Later this month, California lawmakers will hold an online poker hearing and it’s quite likely that the bad actor issue will be discussed.
Whether that issue will be resolved is another matter. The insider trading allegations lodged against Amaya CEO David Baazov last month have muddied the situation considerably, resurrecting a problem that many had considered almost moot after the state of New Jersey issued PokerStars a transactional waiver to operate in the Garden State.
While PokerStars has merrily jumped to the top of the ring-fenced New Jersey online poker market, its prospects of participating in the same market in California are not as rosy. PokerStars belongs to a coalition that includes a half-dozen California tribes and cardrooms, partners that may now be questioning their alliance with the gaming giant in light of the charges that forced Baazov to take a leave of absence from Amaya.
The California Assembly Governmental Oversight Committee is set to convene on April 27 to consider Assemblyman Adam Gray’s online poker bill known as the Internet Poker Consumer Protection Act of 2016. The bill was introduced in February and caused quite a stir with its language that calls for the horse racing industry to get a $60 million annual subsidy in return for not operating any poker sites.
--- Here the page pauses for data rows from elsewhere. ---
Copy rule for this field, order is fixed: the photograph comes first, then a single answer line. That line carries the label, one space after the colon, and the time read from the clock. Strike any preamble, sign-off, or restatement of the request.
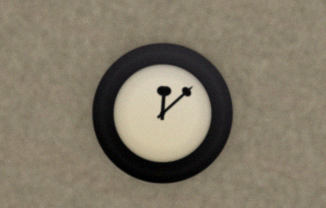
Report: 12:08
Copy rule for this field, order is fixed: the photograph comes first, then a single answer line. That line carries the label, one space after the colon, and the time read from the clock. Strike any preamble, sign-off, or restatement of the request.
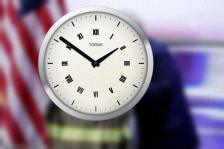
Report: 1:51
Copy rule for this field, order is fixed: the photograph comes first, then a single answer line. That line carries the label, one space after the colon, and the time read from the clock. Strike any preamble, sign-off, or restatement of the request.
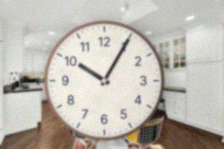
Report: 10:05
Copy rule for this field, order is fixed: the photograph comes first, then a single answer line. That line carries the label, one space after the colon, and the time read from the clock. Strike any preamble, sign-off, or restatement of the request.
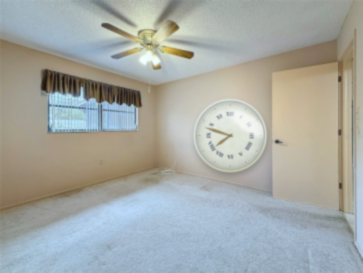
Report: 7:48
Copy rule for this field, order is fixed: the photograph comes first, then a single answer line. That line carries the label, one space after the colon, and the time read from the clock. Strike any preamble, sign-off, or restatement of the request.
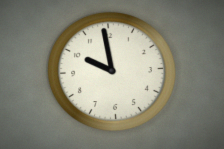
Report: 9:59
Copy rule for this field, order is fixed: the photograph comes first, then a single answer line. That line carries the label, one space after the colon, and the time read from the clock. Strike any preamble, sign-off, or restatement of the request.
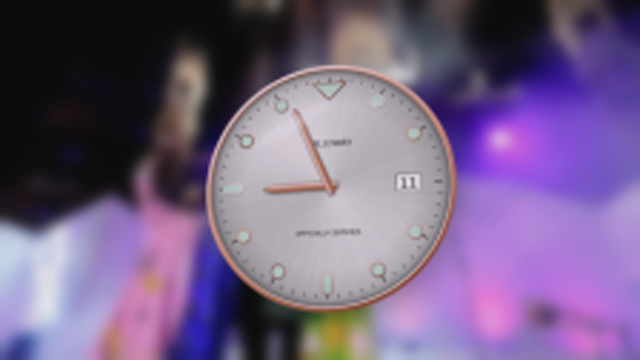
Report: 8:56
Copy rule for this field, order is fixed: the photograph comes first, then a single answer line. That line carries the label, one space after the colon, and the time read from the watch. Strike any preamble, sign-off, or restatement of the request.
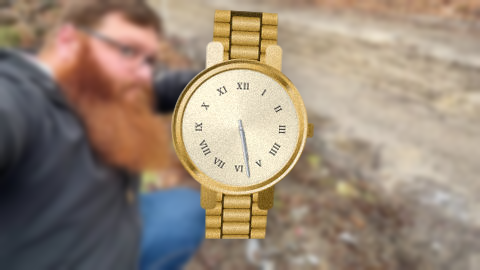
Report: 5:28
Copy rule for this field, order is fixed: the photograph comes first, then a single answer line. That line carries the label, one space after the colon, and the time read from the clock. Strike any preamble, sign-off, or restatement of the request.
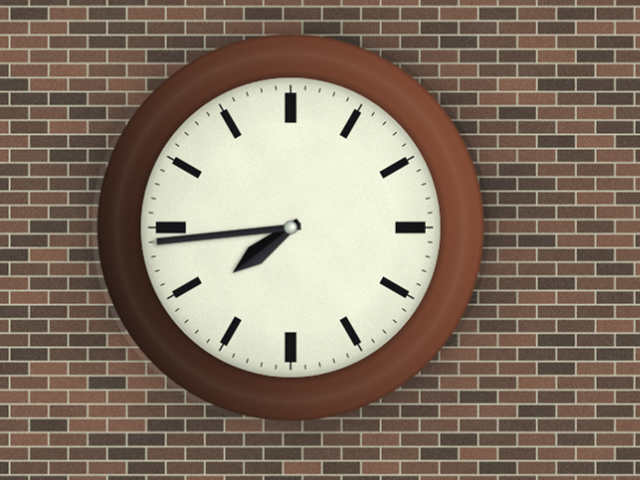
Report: 7:44
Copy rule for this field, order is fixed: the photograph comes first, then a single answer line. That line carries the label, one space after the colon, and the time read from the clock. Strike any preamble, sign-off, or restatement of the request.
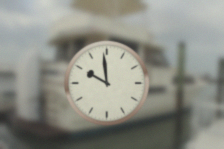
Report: 9:59
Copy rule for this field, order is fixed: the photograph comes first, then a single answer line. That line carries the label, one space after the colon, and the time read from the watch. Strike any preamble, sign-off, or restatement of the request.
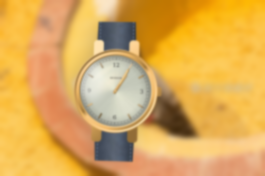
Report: 1:05
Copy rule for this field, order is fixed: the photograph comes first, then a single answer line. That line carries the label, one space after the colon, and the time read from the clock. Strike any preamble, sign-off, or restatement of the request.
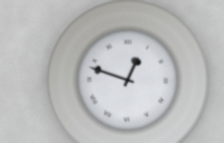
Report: 12:48
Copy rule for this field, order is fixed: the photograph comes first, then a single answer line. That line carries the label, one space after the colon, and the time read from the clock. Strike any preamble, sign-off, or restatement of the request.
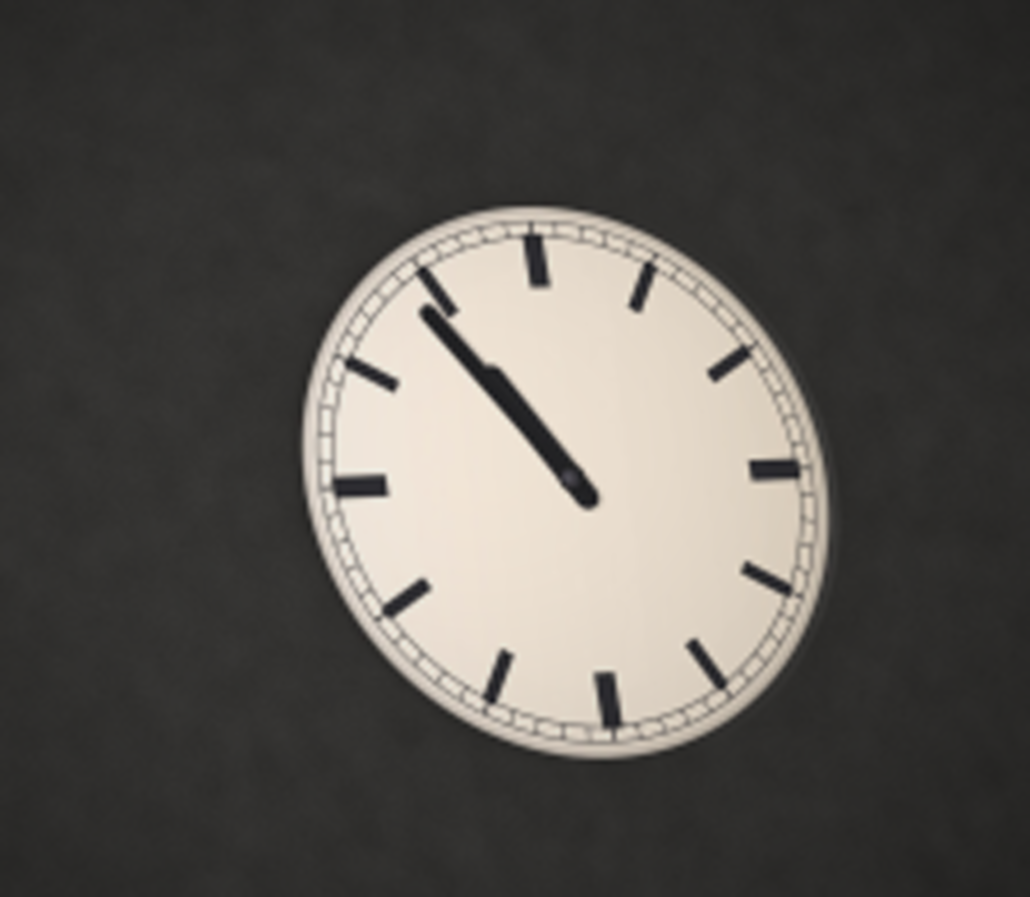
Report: 10:54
The bill, AB 2863, contains no bad actor language designed to keep out operators who remained in the U.S. online poker market after the Bush administration passed the UIGEA in 2006. But that issue is still one that stakeholders who are not part of the PokerStars coalition will almost certainly push for, especially now that parent company Amaya is in a bit of hot water with regard to who may have purchased stock in the company and when.
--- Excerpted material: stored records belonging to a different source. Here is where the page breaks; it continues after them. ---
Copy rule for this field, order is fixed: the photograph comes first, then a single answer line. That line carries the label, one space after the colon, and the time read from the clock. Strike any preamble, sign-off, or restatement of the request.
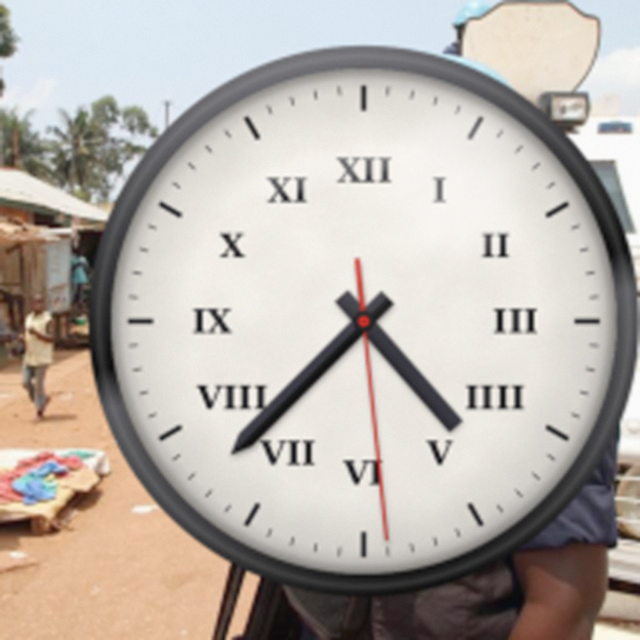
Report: 4:37:29
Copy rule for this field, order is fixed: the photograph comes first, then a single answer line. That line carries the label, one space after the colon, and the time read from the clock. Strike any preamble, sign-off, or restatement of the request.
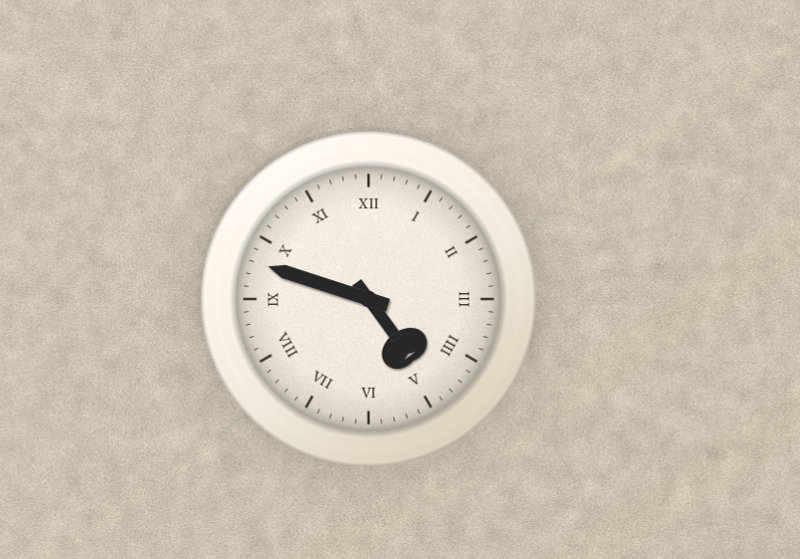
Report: 4:48
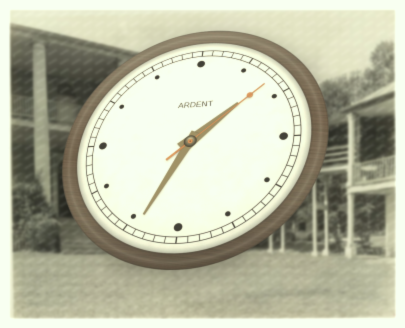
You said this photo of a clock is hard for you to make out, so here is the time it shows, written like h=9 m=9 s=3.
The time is h=1 m=34 s=8
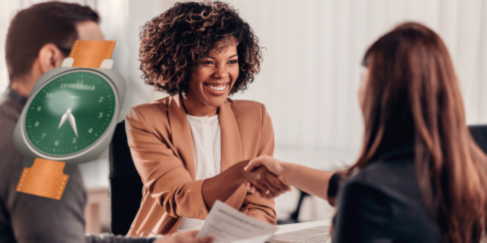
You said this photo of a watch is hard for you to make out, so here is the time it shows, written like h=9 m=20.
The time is h=6 m=24
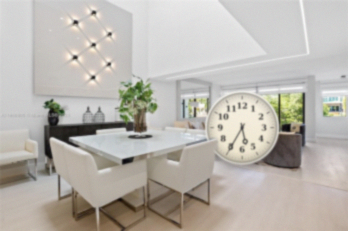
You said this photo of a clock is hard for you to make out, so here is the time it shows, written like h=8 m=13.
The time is h=5 m=35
The website of the Governmental Oversight Committee has yet to list the particulars of the topics to be broached at the hearing on the 27th, but it is difficult to imagine that the legislators will adjourn without the words “bad actor” being mentioned. If ever there was a time for opponents of the PokerStars coalition to speak their mind and cite the need for the inclusion of bad actor language, this hearing is it. However, keep in mind that the insider trading allegations have yet to be proven.
Progress or Regress?
While hopes were high at the start of 2016 for California to make progress and perhaps enact online poker legislation this year, the outlook is not as promising as we near the end of April. In addition to the uncertainty surrounding Amaya/PokerStars, the offer of $60 million to horsemen on an annual basis to stay away is certain to be extremely unpleasant to some of the parties involved.
The subsidy looks too good to be true to some. A guaranteed $60 million without the headaches and risks associated with running poker sites? That’s like finishing first without having to run the race.
We will know more following the hearing on AB 2863. The proposal was seen as progress when first introduced two months ago. But online poker regulation in California may be heading in the opposite direction due to complications associated with stakeholders being unwilling to budge on allowing PokerStars in, as well as the added dilemma of paying racetracks to remain on the rail.